Rev. Mitri Raheb brings message of hope to Charlotte campus
By Gail Henderson, M.Div. student
Dr. Mitri Raheb – I had only recently heard about him, about his wisdom, his perspective, his experiences, and his writing. His work and his testimony had been recommended to me less than a month before he came to speak at Union Presbyterian Seminary here in Charlotte, North Carolina. What a gift he was to all who were blessed to hear him. Dr. Raheb is a passionate, thoughtful, funny, insightful, and challenging speaker. He reminded us that the Bible, our sacred Scripture, our sacred stories, came from Palestine, his homeland. The Bible, he informed us, did not come from the Bible Belt. He made us laugh with a story he told related to a trip he once took to Japan. As he waited for his return flight from Tokyo, he found himself thinking about how much he wanted a piece of bread, the kind of bread he ate regularly at home, something that was not readily available in Japan. He said that at that moment he realized Jesus couldn’t have said, “I am the bread of life” in Japan to the same effect as saying such a thing in Palestine.

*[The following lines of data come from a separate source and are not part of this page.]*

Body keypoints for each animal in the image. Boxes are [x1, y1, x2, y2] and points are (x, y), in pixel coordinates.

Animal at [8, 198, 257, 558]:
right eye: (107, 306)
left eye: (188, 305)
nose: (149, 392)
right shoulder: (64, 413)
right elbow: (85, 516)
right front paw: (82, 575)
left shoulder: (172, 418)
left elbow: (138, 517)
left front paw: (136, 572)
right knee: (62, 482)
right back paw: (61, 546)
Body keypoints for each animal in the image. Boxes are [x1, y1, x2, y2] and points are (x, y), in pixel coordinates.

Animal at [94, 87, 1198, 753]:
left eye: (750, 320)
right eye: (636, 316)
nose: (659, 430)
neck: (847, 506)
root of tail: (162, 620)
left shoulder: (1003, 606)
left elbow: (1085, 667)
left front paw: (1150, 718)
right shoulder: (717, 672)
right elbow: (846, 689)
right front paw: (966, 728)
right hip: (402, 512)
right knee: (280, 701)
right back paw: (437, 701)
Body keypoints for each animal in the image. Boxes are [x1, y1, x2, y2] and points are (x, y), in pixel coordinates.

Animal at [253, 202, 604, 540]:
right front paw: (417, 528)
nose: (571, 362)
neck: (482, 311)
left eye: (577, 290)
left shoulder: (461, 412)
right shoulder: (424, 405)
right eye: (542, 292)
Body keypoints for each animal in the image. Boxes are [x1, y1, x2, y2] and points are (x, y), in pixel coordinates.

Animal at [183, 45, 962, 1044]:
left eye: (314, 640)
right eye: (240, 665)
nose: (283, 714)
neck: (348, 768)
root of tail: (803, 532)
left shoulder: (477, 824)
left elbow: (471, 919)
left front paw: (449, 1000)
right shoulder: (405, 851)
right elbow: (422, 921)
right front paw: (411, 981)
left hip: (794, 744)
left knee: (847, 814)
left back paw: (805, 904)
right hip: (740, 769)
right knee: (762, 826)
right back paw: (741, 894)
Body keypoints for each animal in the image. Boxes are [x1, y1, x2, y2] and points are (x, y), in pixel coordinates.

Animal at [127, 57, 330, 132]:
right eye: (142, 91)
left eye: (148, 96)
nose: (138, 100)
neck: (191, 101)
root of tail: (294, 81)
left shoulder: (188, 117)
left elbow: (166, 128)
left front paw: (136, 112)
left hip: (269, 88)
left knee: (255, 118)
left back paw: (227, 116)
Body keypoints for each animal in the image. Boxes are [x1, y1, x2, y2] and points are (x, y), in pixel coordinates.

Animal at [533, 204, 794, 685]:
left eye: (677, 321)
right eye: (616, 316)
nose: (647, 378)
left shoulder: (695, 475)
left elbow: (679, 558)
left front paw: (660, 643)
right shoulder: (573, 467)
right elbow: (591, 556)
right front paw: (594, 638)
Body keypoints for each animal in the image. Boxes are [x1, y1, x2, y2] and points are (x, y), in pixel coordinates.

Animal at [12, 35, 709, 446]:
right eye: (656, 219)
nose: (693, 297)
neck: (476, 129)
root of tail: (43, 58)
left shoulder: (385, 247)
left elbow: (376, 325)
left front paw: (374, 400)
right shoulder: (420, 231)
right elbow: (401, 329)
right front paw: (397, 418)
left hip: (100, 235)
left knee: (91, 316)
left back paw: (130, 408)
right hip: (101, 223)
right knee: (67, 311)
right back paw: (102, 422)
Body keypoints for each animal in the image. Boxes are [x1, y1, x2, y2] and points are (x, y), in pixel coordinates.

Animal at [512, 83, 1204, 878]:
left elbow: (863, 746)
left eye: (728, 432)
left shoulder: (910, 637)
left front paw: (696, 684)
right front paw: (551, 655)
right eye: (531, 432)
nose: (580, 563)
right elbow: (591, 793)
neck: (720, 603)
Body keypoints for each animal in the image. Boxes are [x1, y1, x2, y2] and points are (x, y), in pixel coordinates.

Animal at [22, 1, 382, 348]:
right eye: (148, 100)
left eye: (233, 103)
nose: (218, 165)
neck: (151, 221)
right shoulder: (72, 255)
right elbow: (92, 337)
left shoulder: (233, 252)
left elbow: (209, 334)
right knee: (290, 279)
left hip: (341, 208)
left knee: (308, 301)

Then his comments turned to the heaviness and the tragedy of living in a land that has been occupied for centuries, for millennia, by the Assyrians, Babylonians, Persians, Greeks, Romans, and many other occupying forces, including the British, and present-day Israel. He challenged us to consider how the story of the occupied land and the oppressed people there in his home country is similar to the world into which our Savior was born, the world in which Jesus lived and died.
Connecting the 21st-century Palestinian story to Lent, Dr. Raheb remarked that we have the opportunity to find God in new and fresh ways, as we draw near to the cross, and as we stand at the foot of the cross in a few weeks’ time. In Lent, as we read the stories of the Bible and consider the stories of Palestinian people — along with stories of war, exile, refugees, and suffering in other places as well — we also can expect, hope, pray, and prepare to find and experience God in unexpected places. In places of suffering and illness, in pain and sorrow, God is there with those who are hurting — and also with us in our times of trial. As we make our way to the cross this Lent, as we carry our crosses on a daily basis, we also ought to be people of hope. After all, no power, not even the power of empire, can separate us from God or from the love of God. As we look at and consider circumstances in our families, in our cities, in our nation, and in our world that feel hopeless, we must remember that the death of Jesus on the cross was also a hopeless situation. There is not much that is as hopeless as the miscarriage of justice that occurs whenever the empire executes an innocent person that it considers a criminal. But on the night of Good Friday, with the Holy One silent in the tomb, we can remember, we must remember that Sunday is coming! And we must proclaim the Good News of our Risen Lord with hope and great joy.
In the in-between time, between the darkness of the tomb and the bright light of Easter morning, between our prayers for peace and the answers God provides, what can we do? Dr. Raheb provided us with several suggestions. We can use art and other forms of creative resistance to share messages of justice, hope, peace, and courage. We can become engaged citizens in our cities, in our nation, and in our world. We can align ourselves with people on the margins and work to empower them to bring about the change that is needed in their own lives.
I am enormously grateful to Union and all the other organizations and churches that made this event possible. Dr. Raheb’s message was one that will motivate this second-year student to read and study Scripture through a new lens and also with new hope. Thanks be to God.